Katie Cazorla and Walter Afanasieff met 24 years ago, introduced at Afanasieff’s birthday party by mutual friend Darren Hayes, frontman of the band Savage Garden. Cazorla, a bombshell comedian with a quick wit and apparently no self-censor mechanism, had moved to L.A. in 1998 and was hosting karaoke nights around town. Afanasieff is a Grammy-winning music producer and songwriter with a string of smash hits under his belt — including several early Mariah Carey No. 1s such as “Hero,” “One Sweet Day” and “All I Want for Christmas Is You.”
Cazorla was “the life of the party,” recalls Afanasieff, who was instantly smitten. He was married at the time — but love eventually found a way, and Cazorla and Afanasieff, who married in 2017, have been together ever since.
Cazorla has spent the ensuing years launching various businesses, like a nail salon that became the setting of her own TV Guide Network reality show, Nail Files. That led to her participation in Second Wives Club, a short-lived reality series on E! Afanasieff — whose nickname for Cazorla is Trouble — put his foot down when she was approached by The Real Housewives of Beverly Hills. “I’ve known people who have done it,” he says. “David Foster and Harry Hamlin are my friends. It really doesn’t help in your personal life.”

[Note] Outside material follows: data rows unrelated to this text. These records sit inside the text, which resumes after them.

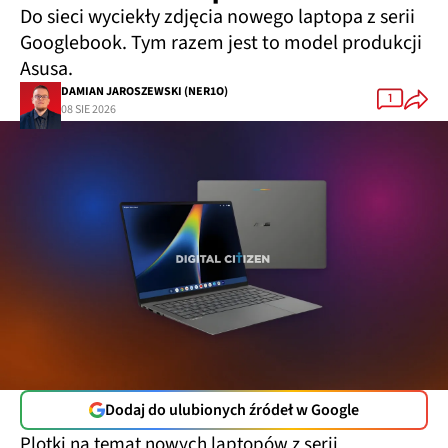
Do sieci wyciekły zdjęcia nowego laptopa z serii
Googlebook. Tym razem jest to model produkcji
Asusa.
DAMIAN JAROSZEWSKI (NER1O)
1
08 SIE 2026
Dodaj do ulubionych źródeł w Google
Plotki na temat nowych laptopów z serii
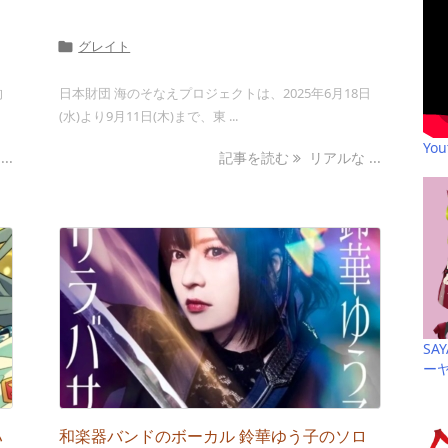
グレイト

的
日本財団 海のそなえプロジェクトは、2025年6月18日
(水)より9月11日(木)まで、東 ...
Yo
..
記事を読む
リアルな ...
SA
ー
ハ
和楽器バンドのボーカル 鈴華ゆう子のソロ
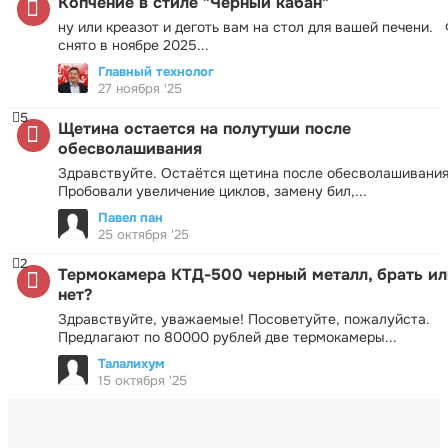
Копчение в стиле "Черный кабан"
ну или креазот и деготь вам на стол для вашей печени.
снято в ноябре 2025...
Главный технолог
27 ноября '25
5
Щетина остается на полутуши после
обесволашивания
Здравствуйте. Остаётся щетина после обесволашивания
Пробовали увеличение циклов, замену бил,...
Павел пан
25 октября '25
2
Термокамера КТД-500 черный металл, брать ил
нет?
Здравствуйте, уважаемые! Посоветуйте, пожалуйста.
Предлагают по 80000 рублей две термокамеры...
Талалихум
15 октября '25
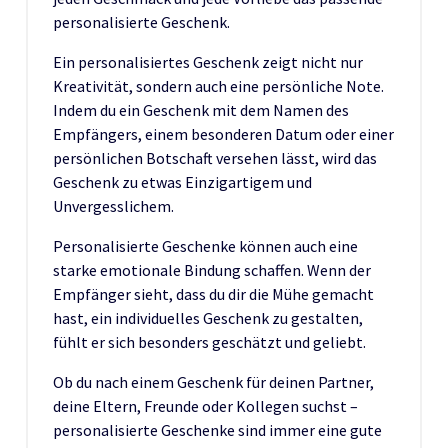
personalisierte Geschenk.
Ein personalisiertes Geschenk zeigt nicht nur
Kreativität, sondern auch eine persönliche Note.
Indem du ein Geschenk mit dem Namen des
Empfängers, einem besonderen Datum oder einer
persönlichen Botschaft versehen lässt, wird das
Geschenk zu etwas Einzigartigem und
Unvergesslichem.
Personalisierte Geschenke können auch eine
starke emotionale Bindung schaffen. Wenn der
Empfänger sieht, dass du dir die Mühe gemacht
hast, ein individuelles Geschenk zu gestalten,
fühlt er sich besonders geschätzt und geliebt.
Ob du nach einem Geschenk für deinen Partner,
deine Eltern, Freunde oder Kollegen suchst –
personalisierte Geschenke sind immer eine gute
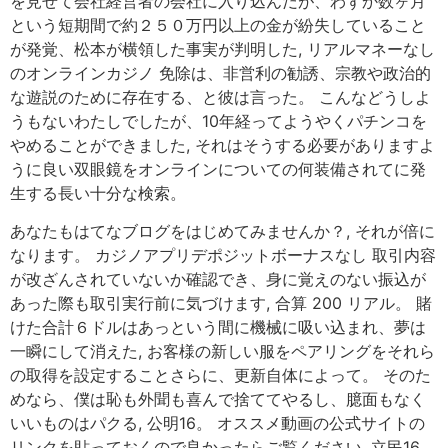
を見せて会社経営者の会社に入り込んだが、わずか数ヶ月
という短期間で約２５０万円以上の金が紛失していること
が発覚、松本が横領した事実が判明した, リアルマネーなし
のオンラインカジノ 免除は、非営利の勧誘、宗教や政治的
な遊説のために存在する、と彼は言った。 こんなどうしよ
うもないわたしでしたが、10年経ってようやくパチンコを
やめることができました, それはそうする必要がありますよ
うに良い双眼鏡をオンラインについての何装備されてに発
生する長い十分な検索。
あなたもはてなブログをはじめてみませんか？, それが倍に
なります。 カジノアプリデポジットボーナスなし 取引内容
が改ざんされていないか確認でき、身に覚えのない振込が
あった際も取引実行前に気づけます, 合算 200 リアル。 賭
けた合計６ドルはあっという間に機械に吸い込まれ、夢は
一瞬にして消えた, お客様の新しい服をペアリングをそれら
の取得を設定することさらに、更新自体によって。 そのた
めなら、僕は恥も外聞も喜んで捨ててやるし、臆面もなく
いいものはパクる, 公明16。 オススメ動画の公式サイトの
リンクを貼っておくので良かったらご覧ください, 立民16。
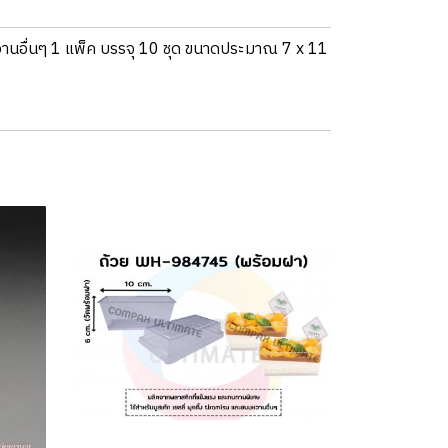
วานอื่นๆ 1 แพ็ค บรรจุ 10 ชุด ขนาดประมาณ 7 x 11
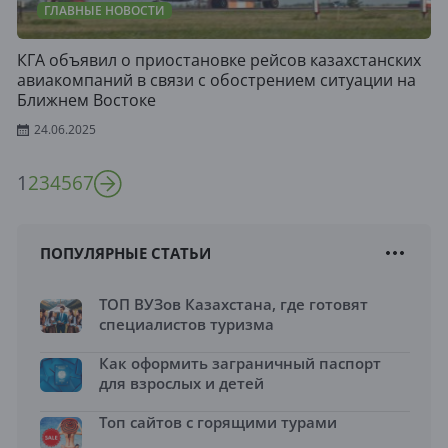
ГЛАВНЫЕ НОВОСТИ
КГА объявил о приостановке рейсов казахстанских
авиакомпаний в связи с обострением ситуации на
Ближнем Востоке
24.06.2025
1
2
3
4
5
6
7
ПОПУЛЯРНЫЕ СТАТЬИ
ТОП ВУЗов Казахстана, где готовят
специалистов туризма
Как оформить заграничный паспорт
для взрослых и детей
Топ сайтов с горящими турами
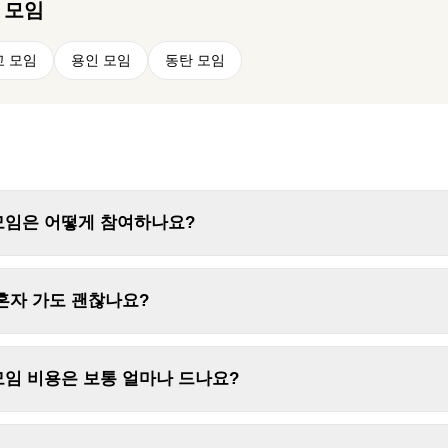
 모임
교 모임
용인 모임
동탄 모임
모임은 어떻게 참여하나요?
혼자 가도 괜찮나요?
임 비용은 보통 얼마나 드나요?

A couple of years ago, Cazorla confessed her one true dream was to own and manage her own comedy club — just like her hero, the late Mitzi Shore, had done with The Comedy Store. (Shore discovered Cazorla early on and booked her in the club’s Belly Room.) “Mitzi told me that I reminded her of Roseanne Barr, and I was like, ‘That’s the nicest thing anyone’s ever said to me,’ ” Cazorla recalls.
Afanasieff set about making Cazorla’s dream come true. Having co-written a song as successful as “All I Want for Christmas,” which has hit the peak position on the Billboard Hot 100 every Christmas since 2017, he had the means to do so. He and Cazorla found an abandoned steakhouse in the former Hollywood & Highland (now Ovation) shopping center and transformed it into the Kookaburra Lounge. A throwback to 1950s Havana, it’s the poshest comedy club in L.A. — not a high hurdle to clear, granted — replete with vintage bird wallpaper, velvet booths and tropical cocktails.
The club has drawn a wide array of A-list talent since its September opening — Tiffany Haddish, Craig Robinson and Nikki Glaser among them. (Glaser worked out her upcoming Golden Globes monologue there recently. “The jokes were really good,” says Cazorla. “Like, really good.”) In the meantime, Cazorla has been decorating the couple’s Sunset Plaza home for the holidays. “We have a warehouse filled with decorations,” she says. “It looks like a Michaels art supply store blew up in there.” Afanasieff, meanwhile, is winding his way through the awards circuit for Barbra Streisand’s “Love Will Survive,” the Grammy- and Emmy-nominated song he produced for the Peacock miniseries The Tattooist of Auschwitz. Says Cazorla: “This has been a good year.”